Assessment of Prognosis of Cirrhosis

François Durand, M.D.; Dominique Valla, M.D.


Semin Liver Dis. 2008;28(1):110-122. 

In This Article

Prognosis in the Particular Setting of the Intensive Care Unit

In general, the prognosis of cirrhotic patients admitted to the intensive care unit (ICU) due to multiorgan failure is especially poor. Mortality rates in patients with failure of two or three organ systems are estimated to be ∼75% and 95%, respectively.[69] Mortality is much higher than that of noncirrhotic patients with multiorgan failure. As an example, mortality rate among noncirrhotic patients with failure of two or three organ systems in a context of severe sepsis is ∼26% and 34%, respectively.[70] Among other factors, the poor outcome of cirrhotic patients with multiorgan failure results from a rapid alteration of liver function, a limited capacity for liver regeneration, and the absence of efficient artificial liver support systems. Predicting the outcome in this context may help optimize resource utilization, as aggressive management is not justified in all patients. However, it must be kept in mind that on the other hand, not all patients admitted to the ICU have a fatal outcome. In particular, some patients may be efficiently bridged to “rescue” transplantation with aggressive management.

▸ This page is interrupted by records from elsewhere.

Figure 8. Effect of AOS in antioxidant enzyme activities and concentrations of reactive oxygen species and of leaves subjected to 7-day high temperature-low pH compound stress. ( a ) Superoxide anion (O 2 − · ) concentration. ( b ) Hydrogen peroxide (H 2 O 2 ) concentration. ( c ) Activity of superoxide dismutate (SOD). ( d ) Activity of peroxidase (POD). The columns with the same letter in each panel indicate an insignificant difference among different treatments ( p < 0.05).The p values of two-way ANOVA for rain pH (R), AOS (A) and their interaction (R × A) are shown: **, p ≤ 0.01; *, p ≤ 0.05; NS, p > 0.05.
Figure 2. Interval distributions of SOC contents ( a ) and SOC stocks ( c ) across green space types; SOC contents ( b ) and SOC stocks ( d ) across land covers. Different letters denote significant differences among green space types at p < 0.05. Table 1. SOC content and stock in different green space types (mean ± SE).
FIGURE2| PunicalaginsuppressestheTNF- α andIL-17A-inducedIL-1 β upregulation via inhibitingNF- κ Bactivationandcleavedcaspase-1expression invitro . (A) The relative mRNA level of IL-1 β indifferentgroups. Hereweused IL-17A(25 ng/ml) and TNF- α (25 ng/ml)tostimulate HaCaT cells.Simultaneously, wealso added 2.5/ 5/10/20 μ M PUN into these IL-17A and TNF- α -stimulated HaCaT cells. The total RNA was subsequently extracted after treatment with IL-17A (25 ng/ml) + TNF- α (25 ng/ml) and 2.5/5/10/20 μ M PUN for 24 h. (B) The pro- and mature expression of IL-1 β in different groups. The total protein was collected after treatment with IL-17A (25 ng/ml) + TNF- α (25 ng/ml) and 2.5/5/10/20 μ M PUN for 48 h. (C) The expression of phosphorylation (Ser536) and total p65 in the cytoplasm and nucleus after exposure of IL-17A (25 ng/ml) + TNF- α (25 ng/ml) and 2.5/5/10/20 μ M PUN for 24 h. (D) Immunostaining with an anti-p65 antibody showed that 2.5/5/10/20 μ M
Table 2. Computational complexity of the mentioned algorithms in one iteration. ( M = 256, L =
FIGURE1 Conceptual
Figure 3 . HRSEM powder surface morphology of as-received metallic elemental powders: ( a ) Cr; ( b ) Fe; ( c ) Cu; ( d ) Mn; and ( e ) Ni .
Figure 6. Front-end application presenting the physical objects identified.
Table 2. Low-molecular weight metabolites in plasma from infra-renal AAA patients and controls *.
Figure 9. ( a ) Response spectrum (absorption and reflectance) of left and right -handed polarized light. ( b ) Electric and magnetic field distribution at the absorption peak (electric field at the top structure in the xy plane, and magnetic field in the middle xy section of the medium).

In the particular setting of ICU, it can be reasonably assumed that Child-Pugh and MELD score have significant limitations for predicting very short-term survival. The more general Acute Physiology and Chronic Health Evaluation (APACHE) II[71] and sequential organ failure assessment (SOFA) scores[72] have been extensively validated in ICU patients. SOFA score is a relatively complex score based on respiration, coagulation, liver function, cardiovascular status, neurological status, and renal function. In cirrhotic patients admitted to the ICU, the accuracy of SOFA score was shown to be superior to that of APACHE II and Child-Pugh score with a c statistic of 0.94.[69] Although the assessment of MELD score has been limited in this context, it seems that its prognostic value is lower than that of general ICU scores.[73]

Overall, general ICU scores seem to be superior to “liver-oriented” prognostic scores in this context. However, some variables which are not included in general ICU scores may have a significant impact for predicting survival and justifying resource utilization. In particular, whether multiorgan failure is the consequence of terminal illness alone or the consequence of one or more iatrogenic factors may weight heavily on the probability of recovery.